Turkey called on NATO-hopeful Sweden on Tuesday to prosecute those responsible for projecting the flag of an outlawed group onto the parliament building in Stockholm, on the day of Turkish elections that extended President Tayyip Erdogan’s rule.
A Swedish parliament spokesperson said a number of people projected messages onto the building in Sweden’s capital late on Sunday, adding it had no documentation about what was projected.
The warning could raise the stakes ahead of a mid-July NATO summit at which some alliance members are urging Turkey to back Sweden’s membership bid, after a year of delays over concerns that Stockholm must do more to take on militant groups.
Footage first shared on Twitter by the so-called Swedish Solidarity Committee for Rojava – a reference to Kurdish regions of Syria – projected a flag of the Kurdistan Workers’ Party (PKK) on the parliament building.
Another image shared by the account includes text reading “Freedom for Ocalan,” referring to the PKK’s jailed leader Abdullah Ocalan, which was also projected onto the building.
“We expect the Swedish authorities to investigate this incident, hold accountable those responsible, and stop self-identified members of PKK — which the EU recognises as a terrorist entity — from operating on Swedish soil,” Fahrettin Altun, the Turkish presidency’s communications director, said on Twitter.
The parliament spokesperson said: “During the night towards Monday, a number of people stood on a quay on the other side of the water seen from the Riksdag (Swedish parliament) building and projected messages onto the Riksdag building.”
“The persons left when the Riksdag’s security guards arrived,” the spokesperson added in an email.
The incident took place after Erdogan won a mandate in runoff elections to carry on his muscular foreign policy in which Turkey objected to both Sweden’s and Finland’s bids to join NATO last year in the face of Russia’s invasion of Ukraine.

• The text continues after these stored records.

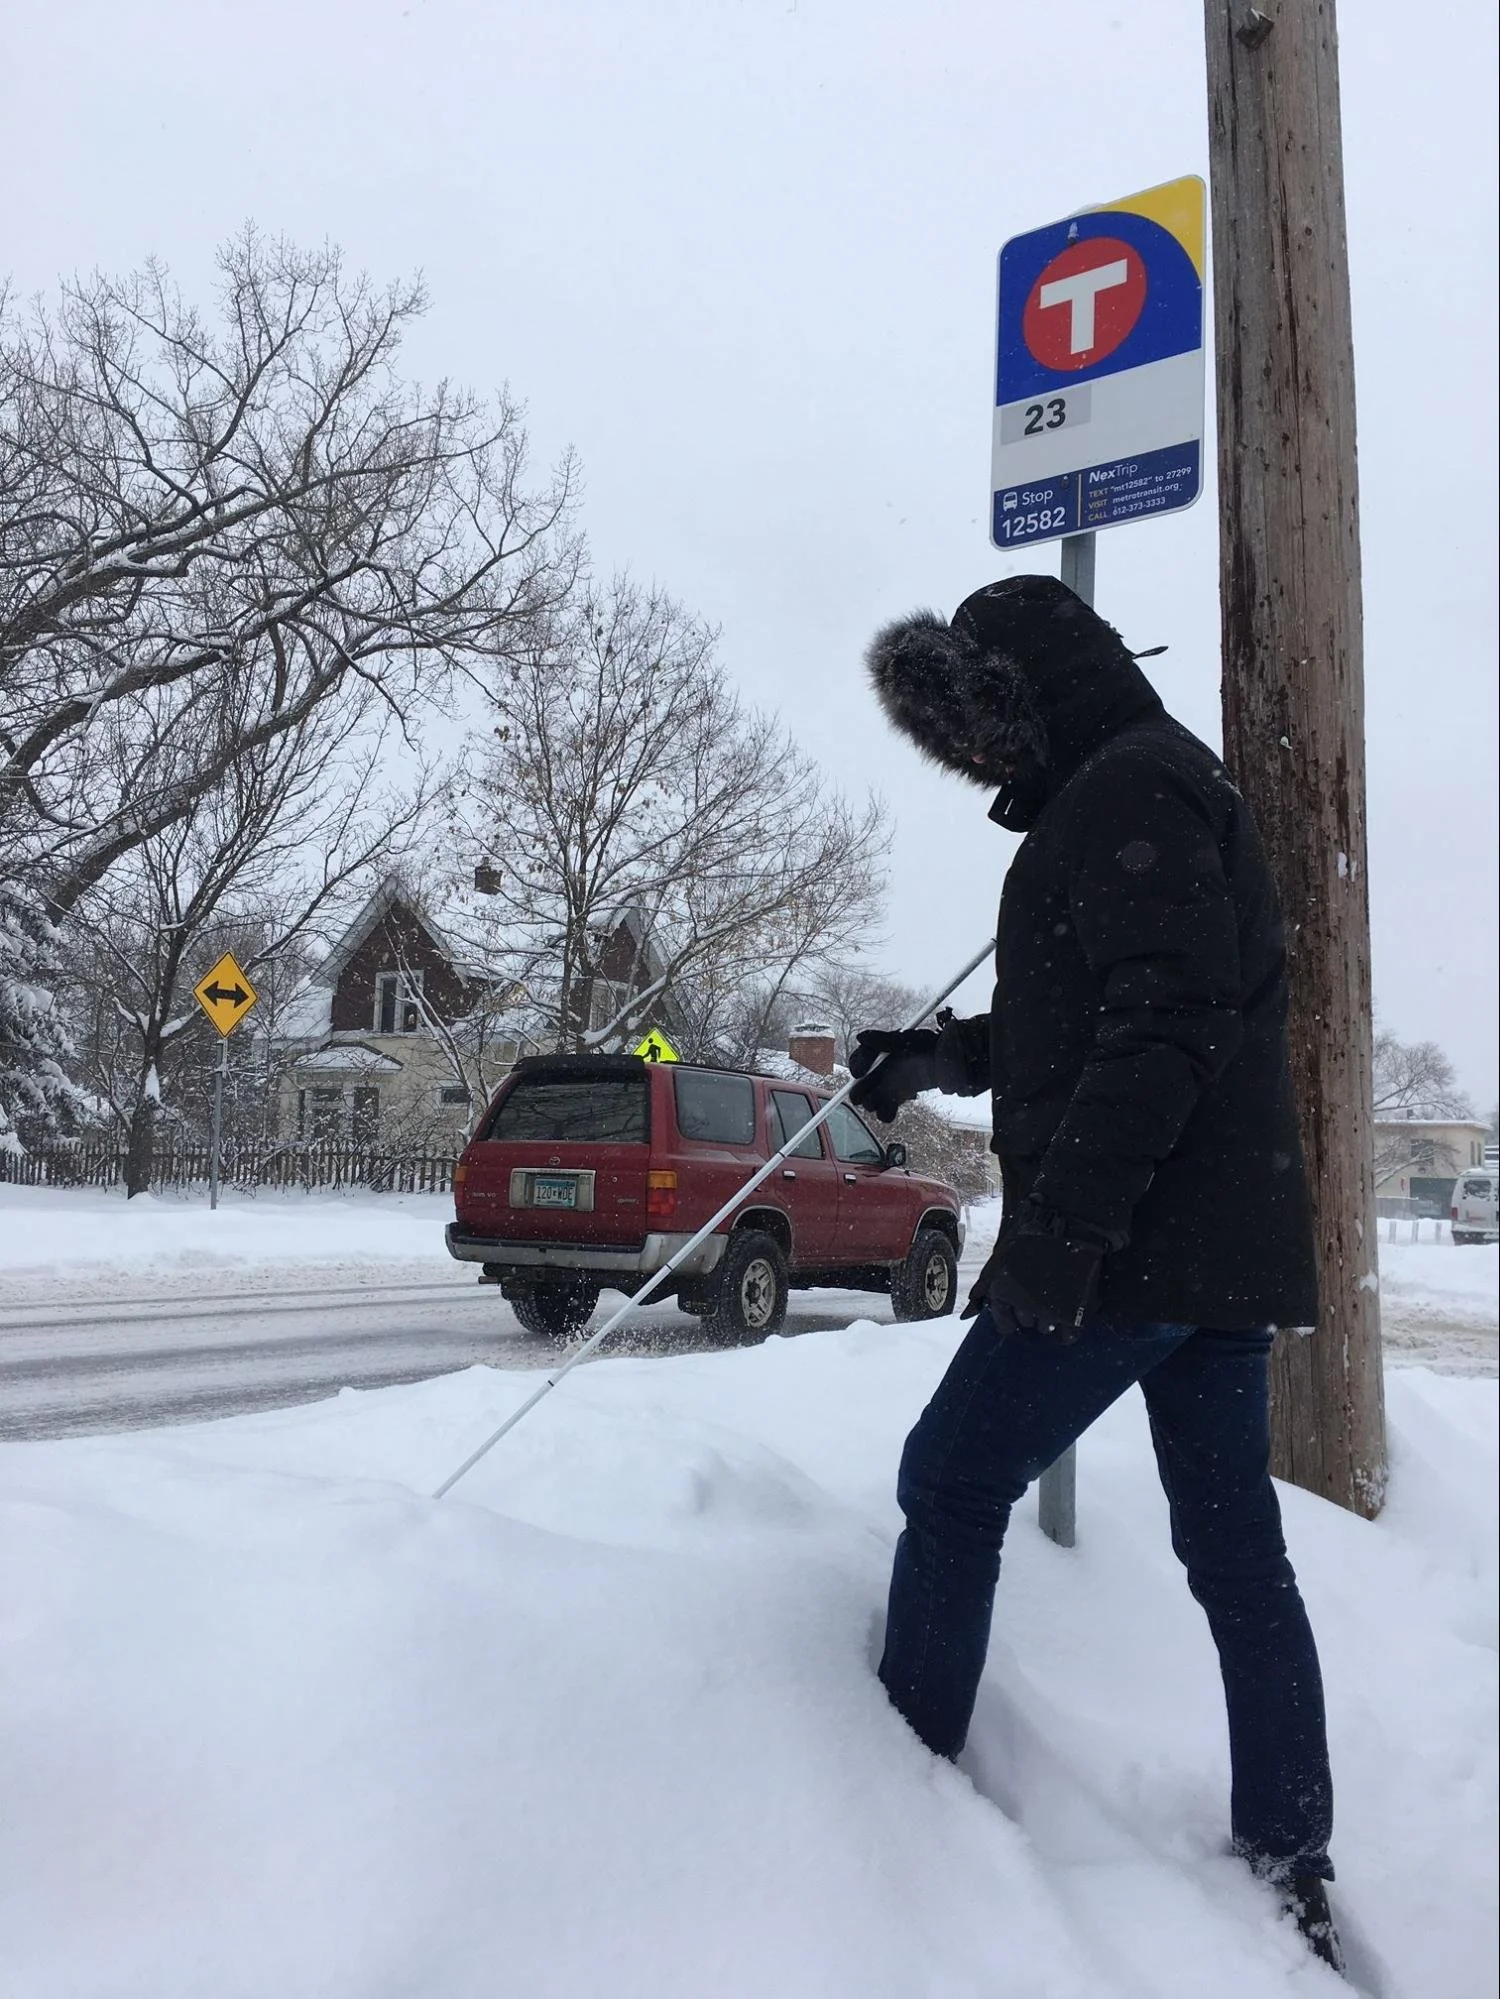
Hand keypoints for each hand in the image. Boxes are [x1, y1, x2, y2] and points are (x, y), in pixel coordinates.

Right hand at [847, 1028, 937, 1122]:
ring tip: (878, 1103)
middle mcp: (882, 1067)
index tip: (858, 1073)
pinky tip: (891, 1111)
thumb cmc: (929, 1046)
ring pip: (873, 1097)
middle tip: (859, 1097)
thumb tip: (861, 1038)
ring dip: (873, 1101)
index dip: (858, 1065)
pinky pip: (887, 1108)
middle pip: (863, 1081)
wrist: (950, 1062)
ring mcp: (890, 1083)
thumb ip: (883, 1039)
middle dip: (860, 1089)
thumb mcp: (906, 1040)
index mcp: (881, 1050)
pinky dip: (887, 1112)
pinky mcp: (900, 1096)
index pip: (861, 1057)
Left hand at [971, 1201, 1123, 1336]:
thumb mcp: (1000, 1258)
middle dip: (1033, 1312)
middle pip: (1027, 1324)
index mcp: (1002, 1291)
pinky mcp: (1073, 1310)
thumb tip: (969, 1312)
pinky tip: (1070, 1318)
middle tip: (1041, 1294)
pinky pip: (1068, 1335)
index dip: (1013, 1318)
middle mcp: (1022, 1303)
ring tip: (1057, 1296)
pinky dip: (1069, 1331)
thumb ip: (985, 1286)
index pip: (1005, 1324)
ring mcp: (1048, 1308)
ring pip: (1046, 1328)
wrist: (1065, 1221)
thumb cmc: (1029, 1237)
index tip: (1020, 1308)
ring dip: (1050, 1317)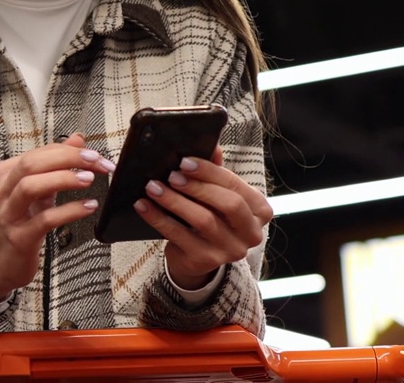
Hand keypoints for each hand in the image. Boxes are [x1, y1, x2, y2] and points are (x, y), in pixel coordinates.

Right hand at [0, 133, 114, 300]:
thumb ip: (56, 164)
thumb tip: (78, 139)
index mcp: (6, 174)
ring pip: (31, 186)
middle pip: (32, 163)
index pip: (39, 152)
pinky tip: (88, 206)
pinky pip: (45, 219)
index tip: (95, 155)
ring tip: (90, 179)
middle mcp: (4, 191)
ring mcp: (9, 214)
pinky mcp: (20, 237)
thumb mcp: (36, 190)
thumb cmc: (18, 223)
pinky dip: (69, 210)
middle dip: (67, 158)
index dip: (69, 150)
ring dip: (64, 179)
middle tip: (96, 161)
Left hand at [134, 146, 272, 289]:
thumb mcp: (217, 194)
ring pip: (203, 220)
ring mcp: (230, 250)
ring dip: (174, 201)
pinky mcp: (206, 261)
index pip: (236, 186)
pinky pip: (179, 236)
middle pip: (228, 204)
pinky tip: (144, 206)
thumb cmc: (211, 216)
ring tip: (153, 187)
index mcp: (259, 211)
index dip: (210, 171)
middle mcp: (251, 234)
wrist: (198, 256)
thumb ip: (216, 172)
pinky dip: (158, 218)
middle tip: (172, 175)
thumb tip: (212, 144)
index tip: (185, 161)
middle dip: (197, 187)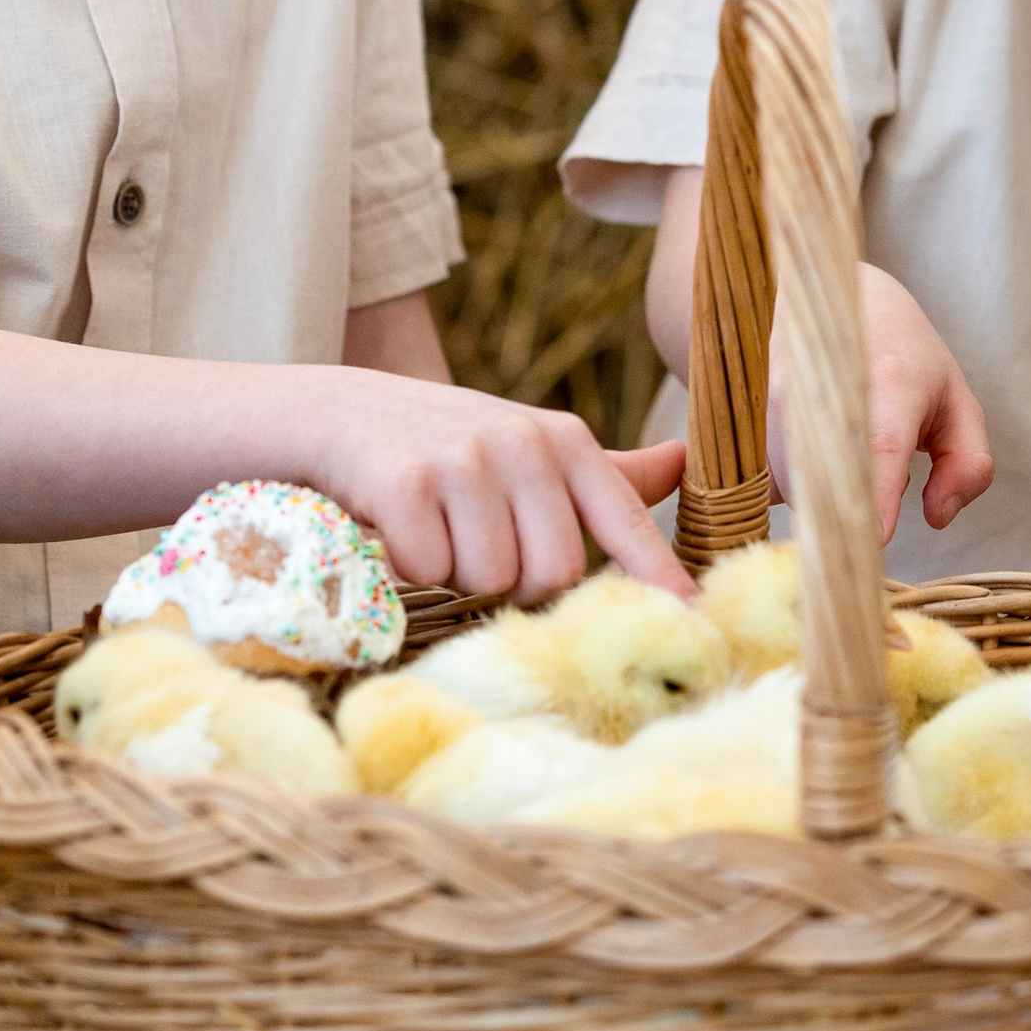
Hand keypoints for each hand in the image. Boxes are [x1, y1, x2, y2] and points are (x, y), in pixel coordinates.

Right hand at [308, 373, 691, 602]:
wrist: (335, 411)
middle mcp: (522, 443)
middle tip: (479, 548)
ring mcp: (463, 460)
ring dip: (458, 577)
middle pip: (555, 572)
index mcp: (565, 441)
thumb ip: (604, 473)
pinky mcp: (405, 482)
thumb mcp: (529, 449)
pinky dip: (410, 567)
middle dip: (516, 583)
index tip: (695, 618)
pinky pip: (431, 570)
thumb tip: (683, 462)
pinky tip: (397, 531)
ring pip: (492, 579)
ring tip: (437, 533)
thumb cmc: (446, 443)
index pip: (626, 519)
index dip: (658, 574)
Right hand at [771, 263, 992, 542]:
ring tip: (842, 459)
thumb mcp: (956, 402)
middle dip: (853, 516)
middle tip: (872, 502)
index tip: (876, 540)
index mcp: (891, 381)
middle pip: (832, 487)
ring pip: (794, 490)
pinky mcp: (744, 414)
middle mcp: (822, 386)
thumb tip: (937, 518)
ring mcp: (775, 397)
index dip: (876, 499)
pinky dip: (789, 486)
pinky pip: (765, 479)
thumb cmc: (901, 356)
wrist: (823, 294)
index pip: (879, 446)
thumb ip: (967, 465)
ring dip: (822, 500)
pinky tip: (807, 456)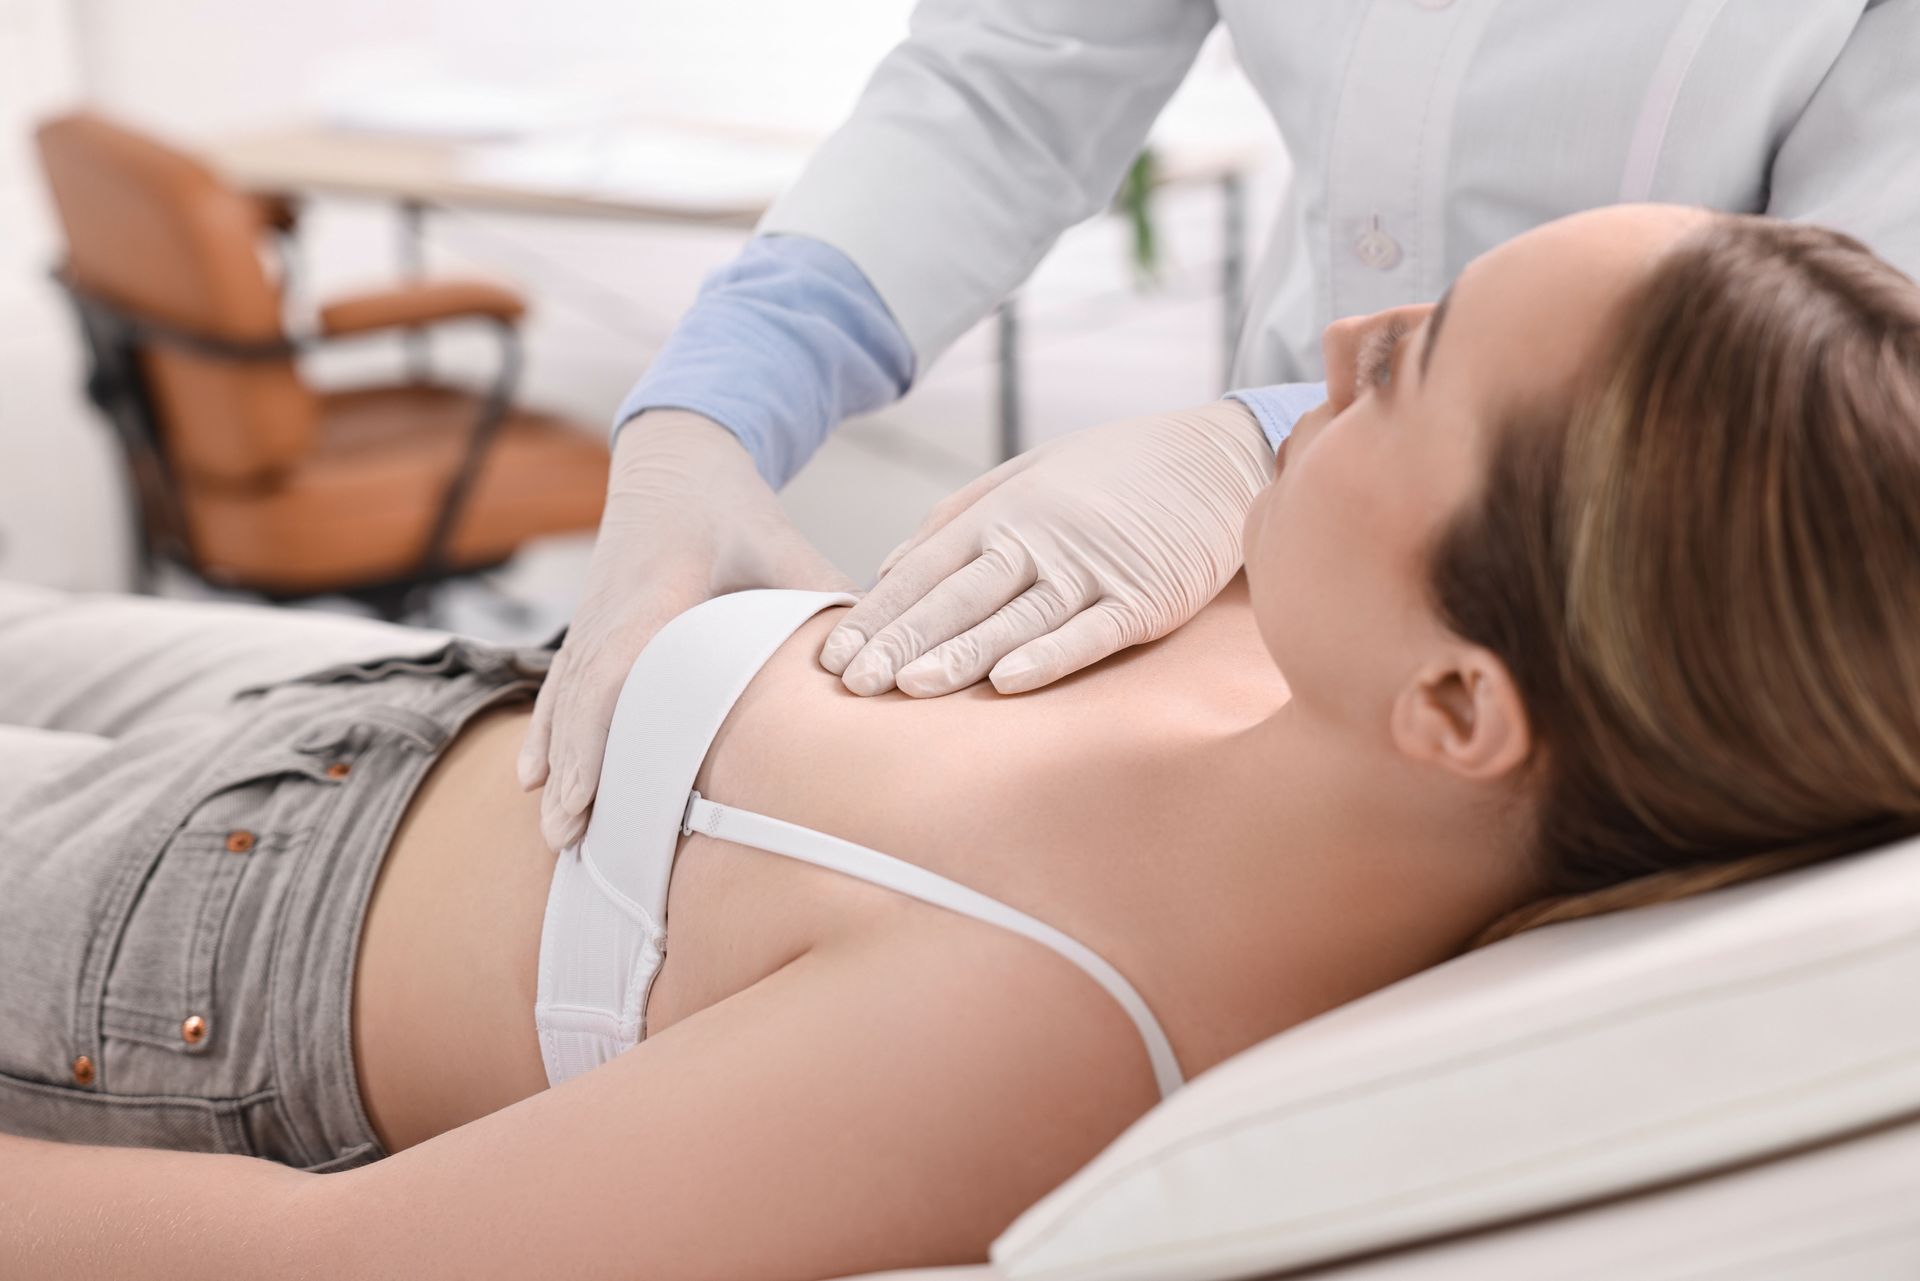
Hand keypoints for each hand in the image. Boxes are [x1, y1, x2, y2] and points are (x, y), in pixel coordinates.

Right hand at [517, 410, 857, 851]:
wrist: (678, 461)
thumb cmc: (737, 511)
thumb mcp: (786, 548)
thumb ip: (824, 603)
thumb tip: (872, 668)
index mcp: (659, 586)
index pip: (622, 667)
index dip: (601, 730)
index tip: (590, 787)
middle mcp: (611, 607)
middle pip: (584, 698)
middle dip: (576, 768)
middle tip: (570, 837)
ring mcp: (591, 619)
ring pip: (565, 699)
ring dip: (559, 763)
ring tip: (559, 833)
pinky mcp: (587, 628)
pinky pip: (559, 687)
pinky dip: (547, 733)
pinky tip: (534, 780)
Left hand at [818, 400, 1272, 696]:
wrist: (1216, 457)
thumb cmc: (1114, 470)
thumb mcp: (1027, 473)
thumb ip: (955, 518)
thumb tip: (886, 568)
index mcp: (1005, 511)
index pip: (926, 569)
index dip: (880, 614)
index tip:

Turkey ratified Finland’s bid in March but still objects to Sweden, saying Stockholm harbours members of militant groups it considers to be terrorists and has not fulfilled its part of last year’s deal meant to assuage Ankara’s security concerns.
Bids for membership must be approved by all NATO members.
Altun said he hoped Sweden would properly enforce a new anti-terror law taking effect on 1 June, and prevent PKK members from demonstrating at a protest against Sweden’s NATO membership called by the solidarity committee for June 4.
Ahmet Berat Conkar, former chair of parliament’s Foreign Affairs Committee and head of Turkey’s delegation at the NATO Parliamentary Assembly, said that Turkey expects more engagement from Sweden on how their terrorism laws are being implemented.
“These factors will be important in our parliament’s decision on Swedish membership. But on a positive note, as you see in Finland’s case, Turkey is open to NATO enlargement and we will apply the same standard to Sweden as well,” he said in an interview.